**Exercise requirements**
Copy every entry below exactly as it appears, leaving out the images.

**Records supplied**
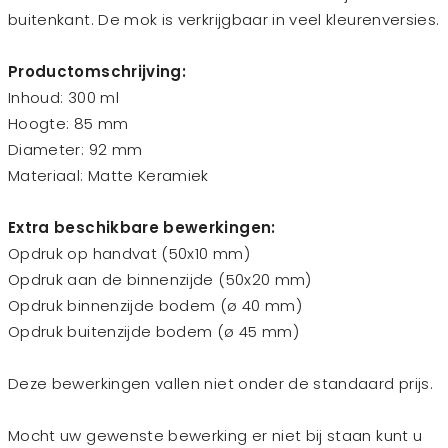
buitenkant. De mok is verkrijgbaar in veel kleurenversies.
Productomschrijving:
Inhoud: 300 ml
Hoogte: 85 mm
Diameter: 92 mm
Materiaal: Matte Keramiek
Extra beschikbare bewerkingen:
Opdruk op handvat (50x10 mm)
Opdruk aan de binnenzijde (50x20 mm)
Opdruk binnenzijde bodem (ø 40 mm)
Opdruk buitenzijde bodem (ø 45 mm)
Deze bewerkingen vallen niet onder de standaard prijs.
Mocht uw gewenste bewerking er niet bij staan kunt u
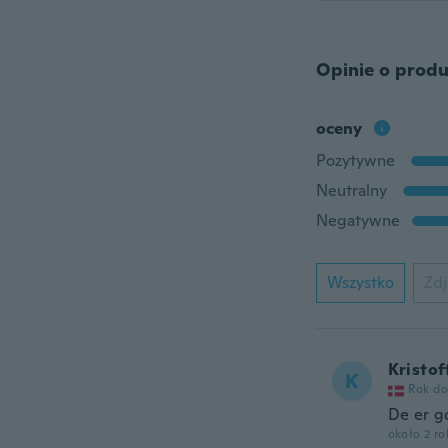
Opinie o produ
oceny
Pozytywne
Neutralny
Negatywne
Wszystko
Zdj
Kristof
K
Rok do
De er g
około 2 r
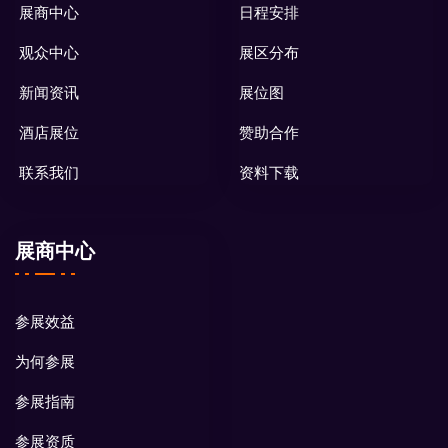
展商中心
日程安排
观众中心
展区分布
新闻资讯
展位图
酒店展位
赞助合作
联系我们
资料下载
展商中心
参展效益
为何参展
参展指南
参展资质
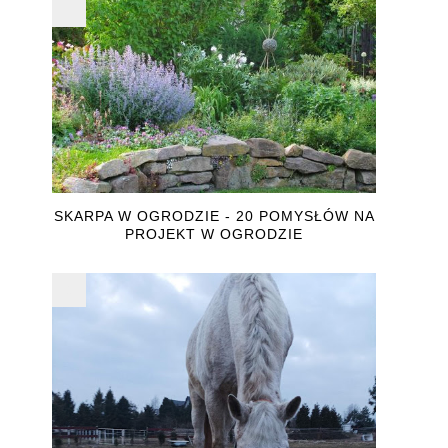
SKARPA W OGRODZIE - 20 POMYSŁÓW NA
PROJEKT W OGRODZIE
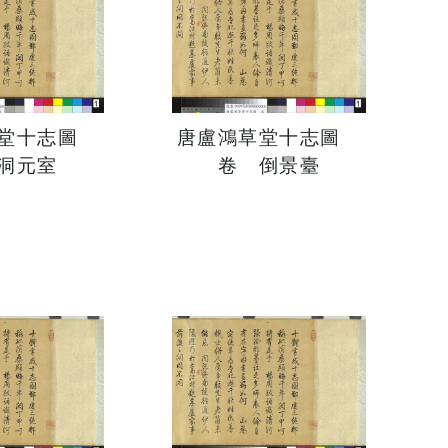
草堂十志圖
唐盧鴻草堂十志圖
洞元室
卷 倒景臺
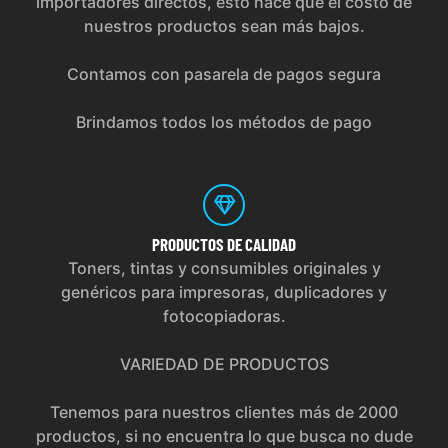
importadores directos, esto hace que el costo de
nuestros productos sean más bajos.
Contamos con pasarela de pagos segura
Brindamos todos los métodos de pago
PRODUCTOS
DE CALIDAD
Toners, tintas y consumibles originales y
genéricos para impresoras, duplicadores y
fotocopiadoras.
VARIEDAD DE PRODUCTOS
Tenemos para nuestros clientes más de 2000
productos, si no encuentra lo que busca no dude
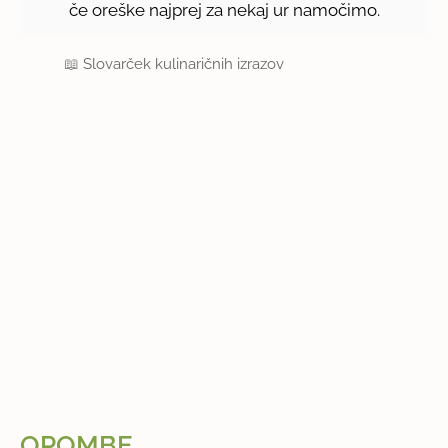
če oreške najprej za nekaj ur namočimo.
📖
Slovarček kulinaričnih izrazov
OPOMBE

**Result below**
buitenkant. De mok is verkrijgbaar in veel kleurenversies.
Productomschrijving:
Inhoud: 300 ml
Hoogte: 85 mm
Diameter: 92 mm
Materiaal: Matte Keramiek
Extra beschikbare bewerkingen:
Opdruk op handvat (50x10 mm)
Opdruk aan de binnenzijde (50x20 mm)
Opdruk binnenzijde bodem (ø 40 mm)
Opdruk buitenzijde bodem (ø 45 mm)
Deze bewerkingen vallen niet onder de standaard prijs.
Mocht uw gewenste bewerking er niet bij staan kunt u
Opinie o produ
oceny
Pozytywne
Neutralny
Negatywne
Wszystko
Zdj
Kristof
K
Rok do
De er g
około 2 r
展商中心
日程安排
观众中心
展区分布
新闻资讯
展位图
酒店展位
赞助合作
联系我们
资料下载
展商中心
参展效益
为何参展
参展指南
参展资质
SKARPA W OGRODZIE - 20 POMYSŁÓW NA
PROJEKT W OGRODZIE
草堂十志圖
唐盧鴻草堂十志圖
洞元室
卷 倒景臺
importadores directos, esto hace que el costo de
nuestros productos sean más bajos.
Contamos con pasarela de pagos segura
Brindamos todos los métodos de pago
PRODUCTOS
DE CALIDAD
Toners, tintas y consumibles originales y
genéricos para impresoras, duplicadores y
fotocopiadoras.
VARIEDAD DE PRODUCTOS
Tenemos para nuestros clientes más de 2000
productos, si no encuentra lo que busca no dude
če oreške najprej za nekaj ur namočimo.
📖
Slovarček kulinaričnih izrazov
OPOMBE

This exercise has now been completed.